Written task:
Copy out every line of the listing below character for character, and leave the pictures out of your answer.

(Beginning of Listed records)

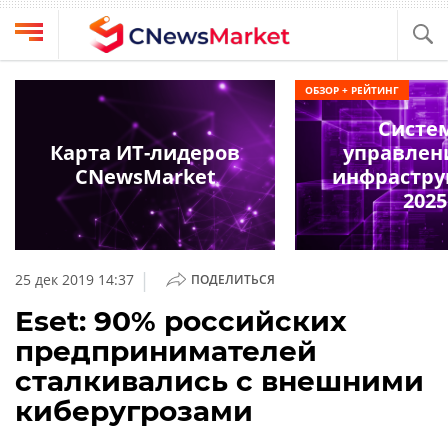
Выбрать
CNews
ОБЗОР + РЕЙТИНГ
провайдера
Аналитика
Систе
Публикации
Карта ИТ-лидеров
управлен
Конференции
CNewsMarket
инфрастру
Компании
2025
Техника
Рейтинги
и
ТВ
обзоры
|
25 дек 2019 14:37
ПОДЕЛИТЬСЯ
Личный
Eset: 90% российских
кабинет
предпринимателей
О
сталкивались с внешними
проекте
киберугрозами
CNews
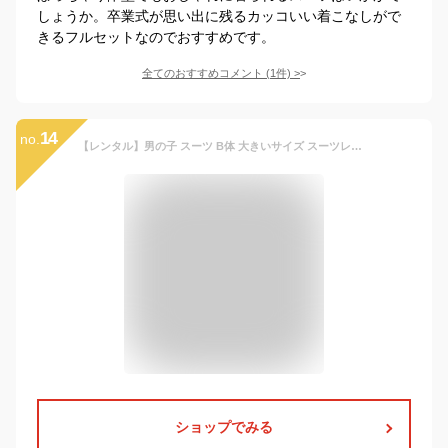
しょうか。卒業式が思い出に残るカッコいい着こなしがで
きるフルセットなのでおすすめです。
全てのおすすめコメント
(
1
件)
>
14
no.
【レンタル】男の子 スーツ B体 大きいサイズ スーツレンタル 140cm 150cm 160cm 170cm 180cm ゆったりサイズ 太め レジメンタルタイ ドット柄ネクタイ 卒業式 キッズフォーマル ジュニアサイズ
ショップでみる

(End of Listed records)

The completed task:
Выбрать
CNews
ОБЗОР + РЕЙТИНГ
провайдера
Аналитика
Систе
Публикации
Карта ИТ-лидеров
управлен
Конференции
CNewsMarket
инфрастру
Компании
2025
Техника
Рейтинги
и
ТВ
обзоры
|
25 дек 2019 14:37
ПОДЕЛИТЬСЯ
Личный
Eset: 90% российских
кабинет
предпринимателей
О
сталкивались с внешними
проекте
киберугрозами
CNews
しょうか。卒業式が思い出に残るカッコいい着こなしがで
きるフルセットなのでおすすめです。
全てのおすすめコメント
(
1
件)
>
14
no.
【レンタル】男の子 スーツ B体 大きいサイズ スーツレンタル 140cm 150cm 160cm 170cm 180cm ゆったりサイズ 太め レジメンタルタイ ドット柄ネクタイ 卒業式 キッズフォーマル ジュニアサイズ
ショップでみる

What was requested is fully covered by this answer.